With his “On A Winter’s Night” program, Jim Brickman’s approach to the piano, his material and the Rockwell Hall audience was musically polished and professionally honed. The result was a pleasant seasonal concoction, a warm and cheerfully soothing thing. He bills himself, rather self-deprecatingly, as “America’s Romantic Piano Sensation,” but Brickman knows what demographic target he wants to hit and his success through the years gives proof that his aim is true.

There was a specific kind of musical virtuosity at work here, one leaning toward a comfortable level of excitement rather than raucous approval. The man knows how to deliver the goods that his listeners want to hear, and the results were spot-on as he and his musical guests (vocalist Anne Cochran and violinist Tracy Silverman) meshed old tunes with newer pieces in performances showcasing why he has won so many fans over the course of nearly two decades.

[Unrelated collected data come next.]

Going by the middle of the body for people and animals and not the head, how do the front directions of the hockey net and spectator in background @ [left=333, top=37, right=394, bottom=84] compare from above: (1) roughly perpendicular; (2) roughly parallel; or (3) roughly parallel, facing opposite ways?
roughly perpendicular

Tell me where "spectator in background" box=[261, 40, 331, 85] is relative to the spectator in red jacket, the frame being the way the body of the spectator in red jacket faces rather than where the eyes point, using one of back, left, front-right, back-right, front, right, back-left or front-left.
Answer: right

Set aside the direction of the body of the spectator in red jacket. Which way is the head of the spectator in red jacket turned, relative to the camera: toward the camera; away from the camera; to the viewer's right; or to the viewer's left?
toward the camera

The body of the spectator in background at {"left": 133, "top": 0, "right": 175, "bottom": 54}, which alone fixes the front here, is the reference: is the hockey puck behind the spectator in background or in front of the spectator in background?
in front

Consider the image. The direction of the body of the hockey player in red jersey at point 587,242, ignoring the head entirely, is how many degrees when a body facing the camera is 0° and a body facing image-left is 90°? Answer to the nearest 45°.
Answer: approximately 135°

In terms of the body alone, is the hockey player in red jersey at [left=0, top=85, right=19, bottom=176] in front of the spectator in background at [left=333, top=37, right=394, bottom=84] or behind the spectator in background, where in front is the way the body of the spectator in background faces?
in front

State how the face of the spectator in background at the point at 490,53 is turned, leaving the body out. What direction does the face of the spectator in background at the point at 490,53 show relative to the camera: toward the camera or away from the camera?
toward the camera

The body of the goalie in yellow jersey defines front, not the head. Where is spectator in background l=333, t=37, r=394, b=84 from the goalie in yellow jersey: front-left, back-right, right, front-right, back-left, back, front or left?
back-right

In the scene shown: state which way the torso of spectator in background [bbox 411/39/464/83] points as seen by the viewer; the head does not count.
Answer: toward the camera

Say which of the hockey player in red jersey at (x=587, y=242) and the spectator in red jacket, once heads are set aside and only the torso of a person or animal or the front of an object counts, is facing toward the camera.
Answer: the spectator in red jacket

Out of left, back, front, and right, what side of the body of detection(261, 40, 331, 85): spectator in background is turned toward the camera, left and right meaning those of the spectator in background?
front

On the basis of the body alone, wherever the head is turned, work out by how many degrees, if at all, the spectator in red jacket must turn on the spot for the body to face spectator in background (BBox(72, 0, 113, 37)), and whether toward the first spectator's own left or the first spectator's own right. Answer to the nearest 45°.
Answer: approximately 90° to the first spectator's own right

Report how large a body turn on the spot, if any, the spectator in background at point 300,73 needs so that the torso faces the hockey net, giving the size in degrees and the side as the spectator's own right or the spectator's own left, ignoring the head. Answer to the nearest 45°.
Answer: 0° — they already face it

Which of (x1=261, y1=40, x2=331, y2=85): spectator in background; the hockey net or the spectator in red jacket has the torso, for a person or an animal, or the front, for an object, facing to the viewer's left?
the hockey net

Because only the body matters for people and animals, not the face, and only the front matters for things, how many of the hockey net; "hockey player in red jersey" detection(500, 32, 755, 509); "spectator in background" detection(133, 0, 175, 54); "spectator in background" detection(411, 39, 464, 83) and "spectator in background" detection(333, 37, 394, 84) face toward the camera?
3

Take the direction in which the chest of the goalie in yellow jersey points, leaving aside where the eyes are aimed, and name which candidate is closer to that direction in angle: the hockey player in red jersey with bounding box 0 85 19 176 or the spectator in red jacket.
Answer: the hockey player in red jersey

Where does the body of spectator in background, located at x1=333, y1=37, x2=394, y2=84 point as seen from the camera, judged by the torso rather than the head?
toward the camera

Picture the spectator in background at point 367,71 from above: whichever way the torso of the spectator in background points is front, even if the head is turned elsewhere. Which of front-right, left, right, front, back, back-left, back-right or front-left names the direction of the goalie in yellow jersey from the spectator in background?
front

Brickman’s pleasant tunesmithing creates uplifting incidental music for his passionate admirers. Saturday night featured a smartly crafted, workmanlike performance that engaged his sizable audience with well-chosen pacing. When a tender ballad was needed, there it was, and when an up-tempo mood-changer was called for, the forces were marshaled for delivery.

Songs like “On A Winter’s Night,” “Timeless” and “If You Believe” focused on Brickman’s singing and piano playing, but a fair amount of stage time was allotted to Cochran and Silverman, too. And, to be fair, the show would have been more of a one-note production if they weren’t able to carry their share of the load.

Cochran’s singing is solid and her comedic interplay with Brickman had the easy flow of friends who have known each other for decades – a fact in this case. Silverman played a six-string violin and ripped through a crowd-pleasing medley that slipped from “Smoke On the Water” to “Dreidel, Dreidel, Dreidel” and “Orange Blossom Special” with speed and power.

Adjectives like “personable” and “soothing” could easily be applied to Brickman and the overall production, but that would discount the logic and tautness with which everything proceeded. It was a bit like being in a sonic cocoon where goodness and light prevailed; there was just enough tension to hold the process together while delivering a musical respite from the hectic world outside.

This was not necessarily a bad thing, because these demonstrably happy concertgoers were satisfied with Brickman’s offerings but, as a whole, one would be hard-pressed to call the results intellectually stimulating. The music was almost an incidental part of the whole experience, an experience that would be just as at home on a Las Vegas or Branson stage as the music would be (as alluded to by Brickman in one point of the concert) in an airport bathroom or as an audio backdrop at a shopping mall.